## What is expected
Resume the passage on time zones and continue writing from its final sentence.

## Text for analysis
%%
The earth rotates every 24 hours. The sun is highest in the sky at solar noon,
once each rotation, for any given spot on the earth. Railway schedules where hard to coordinate when towns even a
few miles apart celebrated noon at a slightly different instant in time. So, Sir Sandford Fleming invented
24 time zones, within each, time was uniform. Astoundingly, he managed to sell the
idea to the entire planet. The boundaries are essentially meridians every 360
÷ 24 = 15 degrees (1 hour). There are jogs in them to accommodate political realities.
The earth rotates from west to east. This means the British see noon, 5 hours
before New Yorkers who see it in turn 3 hours before the inhabitants of Seattle.
London is time zone UTC:0, New Yorkers EST/UTC-5, Seattle PST/UTC-8. In other words, to get Seattle time, you
take UTC (Coordinated Universal Time/Temps Universel Coordonné) (similar to GMT (Greenwich Mean Time)
) and subtract 8 hours.
%%
## Material provided
%%
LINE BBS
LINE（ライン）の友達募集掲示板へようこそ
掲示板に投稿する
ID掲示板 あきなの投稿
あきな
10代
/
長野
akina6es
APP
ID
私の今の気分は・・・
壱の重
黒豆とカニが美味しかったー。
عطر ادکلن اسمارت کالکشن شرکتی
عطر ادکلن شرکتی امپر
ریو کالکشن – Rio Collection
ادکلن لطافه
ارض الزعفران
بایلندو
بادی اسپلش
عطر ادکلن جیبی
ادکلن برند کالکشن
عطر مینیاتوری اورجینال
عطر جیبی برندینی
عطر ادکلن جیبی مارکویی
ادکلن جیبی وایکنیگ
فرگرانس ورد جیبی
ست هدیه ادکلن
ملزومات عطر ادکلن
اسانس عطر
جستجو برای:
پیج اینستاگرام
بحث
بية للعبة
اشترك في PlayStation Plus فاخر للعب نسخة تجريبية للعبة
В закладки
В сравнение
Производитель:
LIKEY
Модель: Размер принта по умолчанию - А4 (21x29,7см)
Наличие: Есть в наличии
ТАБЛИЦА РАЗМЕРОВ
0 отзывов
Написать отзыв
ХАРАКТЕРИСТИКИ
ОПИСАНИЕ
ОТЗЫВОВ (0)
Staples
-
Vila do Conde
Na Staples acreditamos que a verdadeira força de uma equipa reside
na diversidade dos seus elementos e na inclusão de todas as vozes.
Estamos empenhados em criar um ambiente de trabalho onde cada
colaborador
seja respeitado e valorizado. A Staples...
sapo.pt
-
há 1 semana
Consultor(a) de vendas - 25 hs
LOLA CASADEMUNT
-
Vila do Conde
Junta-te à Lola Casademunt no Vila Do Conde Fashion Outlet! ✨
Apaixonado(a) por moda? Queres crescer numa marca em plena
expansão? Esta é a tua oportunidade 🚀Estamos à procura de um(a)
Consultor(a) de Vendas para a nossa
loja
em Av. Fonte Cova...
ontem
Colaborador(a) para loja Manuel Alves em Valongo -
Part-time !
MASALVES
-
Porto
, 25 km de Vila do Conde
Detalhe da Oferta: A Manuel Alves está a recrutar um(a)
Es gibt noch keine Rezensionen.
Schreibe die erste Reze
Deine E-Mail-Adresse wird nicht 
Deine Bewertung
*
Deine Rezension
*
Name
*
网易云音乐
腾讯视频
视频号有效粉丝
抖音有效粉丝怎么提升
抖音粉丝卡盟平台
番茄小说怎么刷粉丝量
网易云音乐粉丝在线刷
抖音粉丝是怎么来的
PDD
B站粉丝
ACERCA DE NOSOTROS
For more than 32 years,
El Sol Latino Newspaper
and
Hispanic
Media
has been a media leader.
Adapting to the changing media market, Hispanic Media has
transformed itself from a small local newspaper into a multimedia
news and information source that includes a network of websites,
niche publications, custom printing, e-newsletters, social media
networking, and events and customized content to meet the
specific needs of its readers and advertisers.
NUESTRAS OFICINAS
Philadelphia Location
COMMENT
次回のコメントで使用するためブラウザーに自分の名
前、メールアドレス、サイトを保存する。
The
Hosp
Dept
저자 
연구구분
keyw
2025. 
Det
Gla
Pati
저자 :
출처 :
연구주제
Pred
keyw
%%
## Answer
Anyone who has flown over the Pacific ocean to Asia has crossed the International date line. When you cross it
going west to east, the day of the week jumps ahead a day. The planet does not simultaneously flip from Monday to
Tuesday. The people living just east of the International Date Line flip first, then an hour later the people
living 15 degrees east of that flip, and finally 23
hours later the people living just west of the International Date Line flip. So Tuesday washes over the earth
like a wave.

The entire planet is never entirely on Tuesday.
During wars, politicians wanted people to get up earlier to conserve electricity in the evening. They came up
with the bizarre idea of adjusting the clocks to trick people into compliance. This was originally called
war time, then later DST (Daylight Saving Time). It created chaos in many
ways. Part of the problem is the days for changing clocks forward and back and whether DST
is used at all are completely non-standard. Java has to maintain giant tables to track what each city on the
planet does with DST, and the history of what they have done in past.
The most important fact to drill into your brain is it makes no sense to ask what day of the week a given
instant in time (i.e. Java long timestamp) is. You must ask what day of the week it
was at that instant in a particular time zone. It also depends the particular location within that time zone was
using DST
at the time. Java uses micro-time zones, usually named after cities, each of which has a the same
DST
rules and history.
The moon rotates around the earth once every 27 days and 8 hours, one lunar month (moonth), The Gregorian solar calendar we use today uses a
month of 28 to 31 days.
The earth rotates around the sun once every 365.242190 days, or one solar year.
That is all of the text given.